Sunday, July 23, 2006

100 Greats in 100 Days # 029: The Neville Brothers Band: Fiyo on the Bayou

My favorite album by my favorite New Orleans musicians and one of my favorite bands on the planet. The Neville Brothers—saxophonist Charles, keyboardist Art, singer Aaron, and percussionist Cyril—are New Orleans music royalty, whose uncle George Landry was Big Chief Jolley of the Wild Tchoupitoulas Mardi Gras Indian tribe. They grew up in the 13th Ward of New Orleans where there was music everywhere for every occasion—bands, street parades, parties, picnics, fish fries, and funerals. They learned harmony singing in the Catholic church and doo-wop on the street corner (see Jason Foose and Jonathan Berry’s fantastic Up from the Cradle of Jazz) and made their first records in the early Sixties, as individual artists. Art (“Poppa Funk”) led the Meters, the best of the New Orleans rhythm sections—and therefore and by extension one of the best on the planet—and they laid down tracks for an awful lot of pop stars who thought they needed an injection of the funk. The Meters, like Dave Bartholomew, like Dr John/Mac Rebennac, like the bands Charles, Aaron, and Cyril were involved in, also experienced the typical New Orleans story of lies, rip-offs, and losses—virtually no musician out of the Big Easy escaped unscathed—they all got ripped off.

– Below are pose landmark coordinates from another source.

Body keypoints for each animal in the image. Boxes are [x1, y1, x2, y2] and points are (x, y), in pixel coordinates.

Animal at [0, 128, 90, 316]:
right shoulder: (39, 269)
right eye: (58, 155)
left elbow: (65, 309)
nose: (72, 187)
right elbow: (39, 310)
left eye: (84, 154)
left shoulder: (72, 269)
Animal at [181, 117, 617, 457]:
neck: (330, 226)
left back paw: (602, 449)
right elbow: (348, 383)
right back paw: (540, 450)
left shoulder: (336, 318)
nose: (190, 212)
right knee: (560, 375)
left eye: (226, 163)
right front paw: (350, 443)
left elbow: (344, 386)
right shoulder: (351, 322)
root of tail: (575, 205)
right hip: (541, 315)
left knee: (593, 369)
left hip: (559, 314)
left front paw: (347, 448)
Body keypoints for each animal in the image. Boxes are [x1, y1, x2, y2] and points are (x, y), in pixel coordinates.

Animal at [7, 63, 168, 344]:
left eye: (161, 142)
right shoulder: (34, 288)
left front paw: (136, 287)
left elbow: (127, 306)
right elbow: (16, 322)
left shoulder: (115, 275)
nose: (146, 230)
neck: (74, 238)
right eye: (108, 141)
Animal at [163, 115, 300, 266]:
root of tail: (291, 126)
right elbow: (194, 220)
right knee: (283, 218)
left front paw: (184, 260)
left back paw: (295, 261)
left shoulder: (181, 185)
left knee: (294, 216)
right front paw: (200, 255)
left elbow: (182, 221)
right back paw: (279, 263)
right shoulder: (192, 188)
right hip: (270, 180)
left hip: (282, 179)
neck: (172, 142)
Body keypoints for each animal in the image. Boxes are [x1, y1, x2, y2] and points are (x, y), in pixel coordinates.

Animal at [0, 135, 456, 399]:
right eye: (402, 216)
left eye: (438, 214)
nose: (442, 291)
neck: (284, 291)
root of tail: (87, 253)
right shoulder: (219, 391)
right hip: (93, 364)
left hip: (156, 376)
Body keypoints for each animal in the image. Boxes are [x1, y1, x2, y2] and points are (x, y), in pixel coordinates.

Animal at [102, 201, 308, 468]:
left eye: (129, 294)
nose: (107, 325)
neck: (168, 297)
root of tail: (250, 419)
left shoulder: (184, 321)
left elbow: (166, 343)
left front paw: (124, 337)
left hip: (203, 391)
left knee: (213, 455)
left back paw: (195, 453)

But, eventually, the brothers were able to get together as a family again: they’ve all always played the best with family, both as brothers, with their uncle George Landry, Big Chief Jolly of the Wild Tchoupitoulas, and with an extended cast of nephews and nieces (nephew Ivan was the secret weapon keyboard/vocal behind Keith Richards’s X-Pensive Winos).

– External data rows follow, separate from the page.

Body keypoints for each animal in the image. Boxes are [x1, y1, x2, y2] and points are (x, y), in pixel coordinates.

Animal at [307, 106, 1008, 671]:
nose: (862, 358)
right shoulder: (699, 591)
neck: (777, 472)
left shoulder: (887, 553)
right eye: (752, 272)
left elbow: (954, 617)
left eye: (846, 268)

Again: they never played better than as a family. This record came together in 1981 with the support and nominal production of Bette Midler (say what you like about the Divine Miss M, but she’s always had a phenomenal nose for music and musicians). The Brothers have done a number of discs for several labels since then (most notably, the fantastic live set Nevillization for Black Top and the superb concert film At Tipitina’s with a large cast of guests), and there are aspects of this record that date it to the Seventies, but the air of excitement and reunion is palpable.

And the sense of reunion extends beyond the brothers to the other sidemen: both Dave Bartholomew and Allen Toussaint were involved in writing the horn charts and the section was full of NO stalwarts. The most powerful aspect of all, though, is the tunes: many of these songs are based on old New Orleans or Afro-Caribbean tunes, several of them had been recorded by various Brothers in other bands, but these are the archetypical versions.

So, when the Brothers play these tunes, you hear the city’s musical heritage not just in the lazy yet in-the-pocket raggedy horn charts of Toussaint and Bartholomew, the rattle-tat second-line snare drumming of the great Zigaboo Modeliste, the conga-playing of Brother Cyril or the otherworldly funky-angelic soprano of Brother Aaron (a man who looks the ex-con stevedore he once was but who sings like a black saint). You hear it in the history of the songs themselves: in the very first track, with a staggering descending keyboard gliss into the powerhouse horns of Hey Pocky Way (whose key title line we think harkens back to the French Creoles who helped shape the city’s cultural life); in the rolling piano of Brother Art, which reaches back to Professor Longhair and to the nameless piano professors of Storyville and the Irish Channel; the staggering deep funk of Fiyo on the Bayou; the deepest possible roots in Brother John/Iko Iko, which marries ancient street chants of the Mardi Gras Indians with the girl-group groove of the Dixie cups; the transcendent falsetto doo-wop of Aaron’s Mona Lisa (which asinine amazon.com commentators think is “disposable”); and the rum-and-coke-in-the-sun Afro-Caribbean groove in their cover of Louis Jordan’s Run Joe.
I used to live in New Orleans, for a brief, confusing time (nobody can process the complexity of a mature love affair at 19), working as a doorman at a bar in the French Quarter called Ichabod’s. It was a fierce town even then, and to be part of the night-time community was to risk drugs, booze, disease, and a very self-destructive lifestyle.

But on every street corner, in every corner bar, every parade, every funeral, every picnic, political rally, and store opening, there was music, and the music was voodoo magic. You could walk the streets of the Quarter at 7am on a Tuesday morning and the music would drift past you like the smells of bougainvillea and chicory coffee, of filé and of levee water.

There was no place on earth like New Orleans for music—and, in the wake of Katrina and Bush’s criminal negligence, there never will be again. But I was there when, and I remember the way it was, and this record takes me back home.